British Prime Minister Theresa May’s remarks at the Gulf Cooperation Council summit about the need to “push back against Iran’s aggressive” actions in the Middle East have provoked angry reactions and threats from Iranian leaders.
Speaking to leaders of the G.C.C. states in Bahrain, May said she was “clear-eyed” about Iran’s destabilizing role in the region, and emphasized that the United Kingdom wanted to “make a more permanent and more enduring commitment to the long-term security of the Gulf” – including about $3.8 billion in defense spending in the region over the next decade.

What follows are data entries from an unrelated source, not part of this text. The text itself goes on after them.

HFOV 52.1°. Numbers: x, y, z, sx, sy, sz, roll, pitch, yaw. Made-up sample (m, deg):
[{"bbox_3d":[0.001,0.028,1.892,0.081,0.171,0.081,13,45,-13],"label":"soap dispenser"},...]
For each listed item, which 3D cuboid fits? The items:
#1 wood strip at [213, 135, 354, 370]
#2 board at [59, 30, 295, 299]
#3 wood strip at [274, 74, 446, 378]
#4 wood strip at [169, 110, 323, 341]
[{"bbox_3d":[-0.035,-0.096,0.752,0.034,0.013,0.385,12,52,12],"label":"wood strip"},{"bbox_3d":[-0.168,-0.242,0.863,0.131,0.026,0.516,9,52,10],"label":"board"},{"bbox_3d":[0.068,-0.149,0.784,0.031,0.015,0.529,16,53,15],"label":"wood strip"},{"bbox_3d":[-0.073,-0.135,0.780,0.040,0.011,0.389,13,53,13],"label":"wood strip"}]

She also called for closer trade ties between the United Kingdom and the G.C.C countries.
Iranian leaders and media outlets interpreted May’s comments as part of Great Britain’s efforts to reassert its role in the Middle East.
Bahram Qassemi, Iran’s foreign ministry spokesman, said the United Kingdom “has yet again resorted to divisive policies to return to the region” – an approach he called “counterproductive.”

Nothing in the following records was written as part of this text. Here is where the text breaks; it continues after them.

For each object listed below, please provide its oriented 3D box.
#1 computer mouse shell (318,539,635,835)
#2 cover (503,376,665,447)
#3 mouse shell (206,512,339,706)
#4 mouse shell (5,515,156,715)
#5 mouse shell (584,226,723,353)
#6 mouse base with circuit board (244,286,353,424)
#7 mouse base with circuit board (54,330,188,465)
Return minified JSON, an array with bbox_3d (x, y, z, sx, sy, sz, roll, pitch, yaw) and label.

Alaeddin Boroujerdi, chairman of the Iranian Parliament’s National Security and Foreign Policy Committee, warned that the parliament might consider downgrading diplomatic ties with the United Kingdom. “The British prime minister’s remarks are not compatible with ambassador-level relations,” he opined. Tehran and London restored full diplomatic relations in September. The two countries had recalled their ambassadors in 2011 after Iranian paramilitary forces stormed the British embassy in Tehran.

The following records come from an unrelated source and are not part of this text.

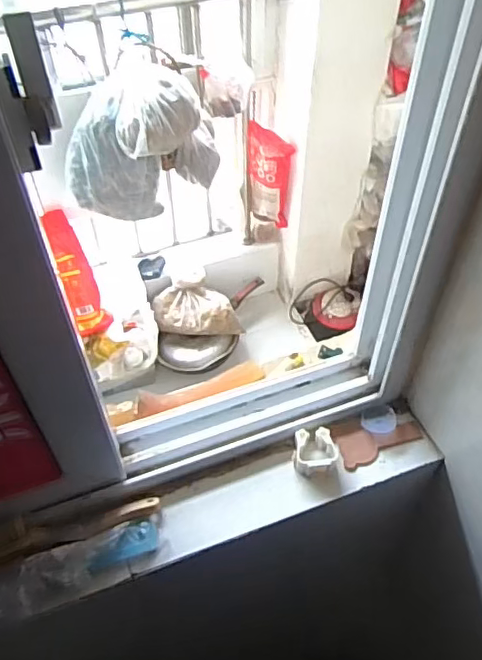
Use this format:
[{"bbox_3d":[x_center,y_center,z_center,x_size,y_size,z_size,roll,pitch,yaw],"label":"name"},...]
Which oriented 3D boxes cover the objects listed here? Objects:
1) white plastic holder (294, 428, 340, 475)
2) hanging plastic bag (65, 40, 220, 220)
[{"bbox_3d":[0.090,0.150,0.711,0.054,0.031,0.054,0,50,0],"label":"white plastic holder"},{"bbox_3d":[-0.255,-0.501,1.509,0.398,0.340,0.231,-37,59,-27],"label":"hanging plastic bag"}]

A lengthy analysis in Tabnak, a website affiliated with former head of the Islamic Revolution Guards Corps Mohsen Rezaei, reasoned that President-elect Donald Trump’s likely isolationist foreign policy would create a vacuum in the Middle East and allow other global actors such as the United Kingdom to step in. The article also noted that Great Britain wanted to sell more arms to G.C.C. states to offset potential economic losses from the country’s exit from the European Union.
The front-page editorial of Kayhan, an ultra-conservative newspaper whose editor-in-chief is appointed by Supreme Leader Ali Khamenei, criticized the government of President Hassan Rouhani for signing an energy deal on December 7 with the Royal Dutch Shell, ignoring the Britain’s hostile policies toward Iran. The article also questioned the government’s wisdom to rely on European powers to pressure the incoming Trump administration into remaining committed to the 2015 Iran nuclear deal.